Parmi les objectifs de cette stratégie, il cite aussi »le développement à marches forcées de la Sibérie et de l'Extrême-Orient et l'augmentation de la population ne serait-ce que à 220 ou 250 millions, et encore mieux à 300 millions» (contre 145 millions aujourd'hui, avec une démographie fortement négative).
Ensuite, déclare-t-il, il faut »mobiliser la nation autour des élites politiques pour réaliser une telle stratégie», tout en précisant qu'il ne s'agit pas des élites d'aujourd'hui, occupées par leurs intérêts étroits, mais des générations montantes, intéressées par une perspective à long terme et capables de dépasser »la séparation catastrophique entre les élites et la nation».
Par ailleurs, celui qui était considéré jadis comme l'homme le plus riche de Russie, »dit merci» à la prison.
»Ayant perdu mes biens et ma liberté extérieure, je suis parvenu à un niveau tout à fait nouveau de liberté intérieure, je suis devenu indépendant de tout, à l'exception de ma conscience et de mes convictions.
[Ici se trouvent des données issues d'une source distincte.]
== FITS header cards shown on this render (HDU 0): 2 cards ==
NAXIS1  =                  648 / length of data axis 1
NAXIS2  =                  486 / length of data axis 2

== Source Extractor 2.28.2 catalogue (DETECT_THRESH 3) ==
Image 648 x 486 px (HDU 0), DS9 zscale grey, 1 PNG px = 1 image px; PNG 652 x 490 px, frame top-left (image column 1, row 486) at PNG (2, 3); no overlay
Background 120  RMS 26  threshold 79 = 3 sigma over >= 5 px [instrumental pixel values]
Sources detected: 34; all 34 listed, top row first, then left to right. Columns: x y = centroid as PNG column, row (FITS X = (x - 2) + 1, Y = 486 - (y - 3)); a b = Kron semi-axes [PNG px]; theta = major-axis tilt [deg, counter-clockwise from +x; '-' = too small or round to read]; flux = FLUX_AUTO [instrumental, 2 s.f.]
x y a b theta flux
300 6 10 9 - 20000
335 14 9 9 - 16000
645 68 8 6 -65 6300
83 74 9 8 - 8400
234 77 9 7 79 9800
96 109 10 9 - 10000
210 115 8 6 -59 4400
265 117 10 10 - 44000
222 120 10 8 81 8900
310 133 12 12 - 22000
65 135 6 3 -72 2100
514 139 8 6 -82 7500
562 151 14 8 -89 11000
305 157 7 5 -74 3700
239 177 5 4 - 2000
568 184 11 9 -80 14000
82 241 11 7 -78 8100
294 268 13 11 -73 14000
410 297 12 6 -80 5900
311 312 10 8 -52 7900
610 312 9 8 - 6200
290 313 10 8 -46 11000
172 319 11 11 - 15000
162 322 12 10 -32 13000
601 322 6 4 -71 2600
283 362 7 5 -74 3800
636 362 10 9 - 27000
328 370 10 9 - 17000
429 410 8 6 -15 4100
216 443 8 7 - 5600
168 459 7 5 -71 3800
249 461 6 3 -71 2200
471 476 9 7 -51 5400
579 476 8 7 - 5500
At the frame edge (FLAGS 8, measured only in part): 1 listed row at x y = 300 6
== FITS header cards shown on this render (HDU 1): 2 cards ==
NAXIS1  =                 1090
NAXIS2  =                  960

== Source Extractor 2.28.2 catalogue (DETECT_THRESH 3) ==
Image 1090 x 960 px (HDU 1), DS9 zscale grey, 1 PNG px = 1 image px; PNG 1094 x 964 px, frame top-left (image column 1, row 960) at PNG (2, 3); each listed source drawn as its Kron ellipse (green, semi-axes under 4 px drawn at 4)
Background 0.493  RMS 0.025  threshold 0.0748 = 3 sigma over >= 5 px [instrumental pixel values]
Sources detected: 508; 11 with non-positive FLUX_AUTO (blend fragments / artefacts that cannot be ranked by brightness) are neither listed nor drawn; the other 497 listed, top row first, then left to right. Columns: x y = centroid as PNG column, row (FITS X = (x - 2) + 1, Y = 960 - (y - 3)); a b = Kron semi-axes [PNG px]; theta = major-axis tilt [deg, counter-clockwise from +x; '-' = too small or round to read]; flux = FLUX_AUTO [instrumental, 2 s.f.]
Je considère que ma vie ne fait que commencer», déclare Mikhaïl Khodorkovski.
L'ancien homme d'affaires, condamné en mai à neuf ans de prison pour fraude fiscale, a annoncé le 31 août qu'il serait candidat à une élection législative partielle dans une circonscription de Moscou. La Constitution russe l'autorise à se présenter.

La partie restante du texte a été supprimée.